The romance in the rom-com has begun to operate on its own rational of contractual exchange: grand gestures of selfless surrender are traded in order to receive a pre-defined product (a relationship that bares all the signs of a fulfilling, hetero-normative romance). Mark forsakes his career in New York to stay in London with Bridget Jones in tern, for sakes her dignity and health by dashing after him in the snow, dressed in only a sweater and zebra striped panties. The gestures are exchanged, the two are now granted their meaningful relationship. Even a good romantic comedy, like When Harry Met Sally, falls short of defying this rationalised exchange. Here the entwining of complimentary opposites, where the two party’s strengths compensate for each others flaws, can be easily interpreted as a mutually beneficial agreement rather than surrender to ardor. While not promoting the rationalised signs of romantic transaction as overtly as other rom-com’s, When Harry Met Sally fails to cultivate poetic modes of meaning that lie outside the quid pro quo logic of exchange.

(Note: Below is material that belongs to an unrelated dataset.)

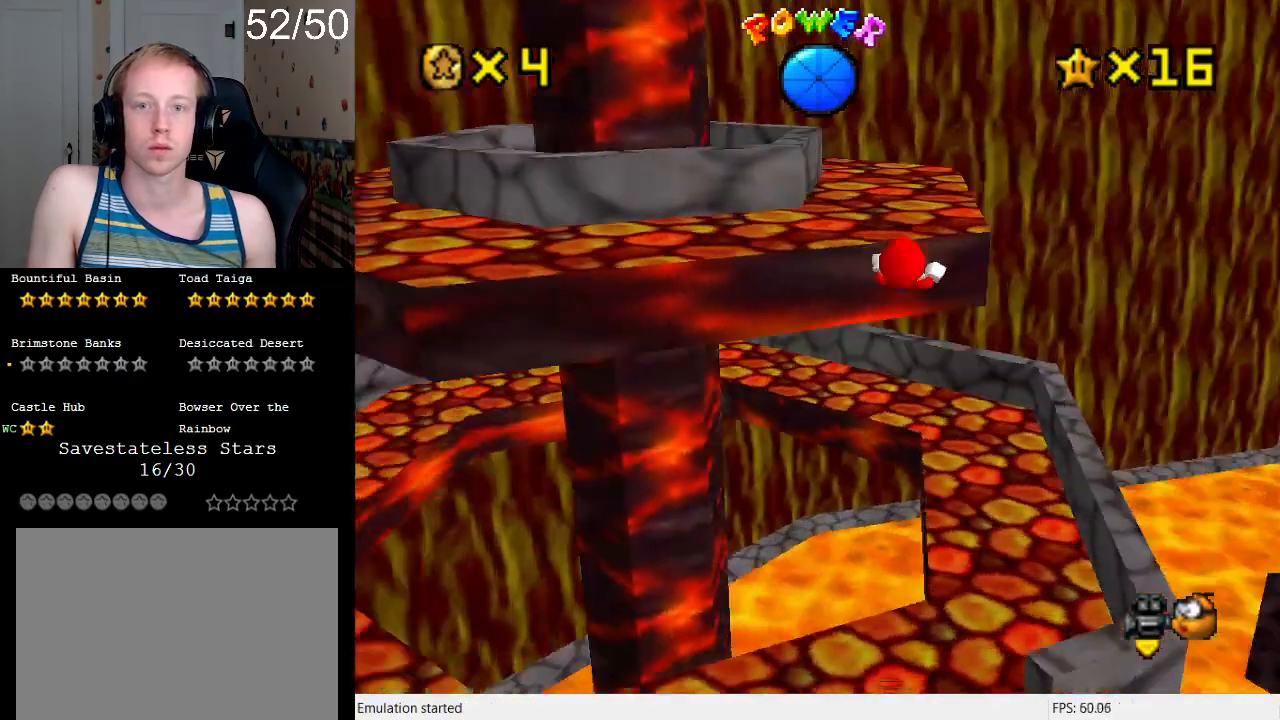
{"buttons": [], "left_stick": "down-left", "right_stick": "center", "events": [[33, "L2", "up"], [100, "R1", "up"]]}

And this is what I feel is largely missing from the romantic comedy, they’ve never represented to me the peculiar, poetic and mysterious language that lovers cultivate between each other - that feverish and enthralling discourse, dancing at the intersection of agony and bliss, that radically alters the way you evaluate your world. A true love is meant to be ‘the one’, utterly unique, but precious few rom-coms provide us with relationships that operate on a thrillingly singular dynamism. There are a couple of films haunting the fringes of the genre that come damn close, such as the nurturing sado-masochism displayed of The Secretary, or the excentric (and mildly autistic) romance of Punch Drunk Love – but still these films, while awesome in their own right, still don’t speak to me of the wild poetry I recognize as love.

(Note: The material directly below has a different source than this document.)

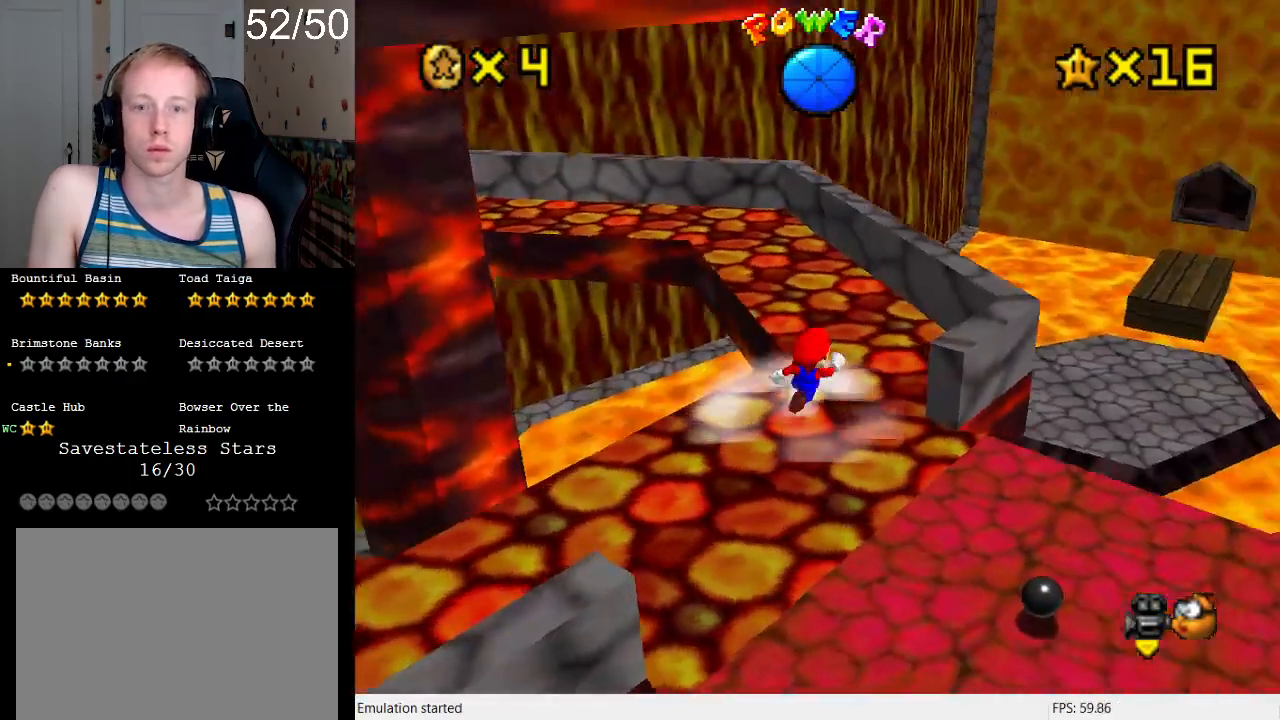
{"buttons": [], "left_stick": "up-right", "right_stick": "center", "events": [[33, "left_stick", "up-right"]]}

Perhaps I am simply asking too much of film. I might very well claim that it is impossible to translate that sort of maddening love onto screen had I not seen Hiroshima Mon Amour – that illustrates a relationship so brilliant it becomes the poetic lens through which the lovers make sense of their entire lives while they are entwined. For a brief moment, in this film, the city of Hiroshima and it’s brutal past becomes a song to the roar of this couple’s love. The language of these lovers is completely alien to the conventional understandings of ‘self interest’ – it even goes so far as to make a joke of the very idea of a ‘self’. Whether such a seething romance could co-exist with a comedy is a moot point, but damn it, if it’s possible, I’d love to see it happen.
Hense, for those of us who crave relationships that rise above the tepid world of contractual, rationalised exchange, the romantic comedy satisfies briefly, but ultimately operates like a bandaid over a bullet wound. They indicate that there may be these ‘self interest’ defying relationships out there, they teach us surprisingly little about how they arise or how they can transcend the banal logic of consumer culture in any meaningful way. In terms of how love, in it’s most profound sense, works it has very little to teach us. It’s a damn shame that the rom-com, as the dominant representative of romance in cinema, has only provided us with a pale shadow of love – weightless to those of us who’ve ever fallen hard for someone.
So having frolicked with the rom-com for a good couple of months, I can say for certain that she is a sexy chic, fun to be around, but, alas, not the best conversationalist. I’ll be keeping her number for the odd booty call, but I’m afraid a serious relationship just isn’t in the cards.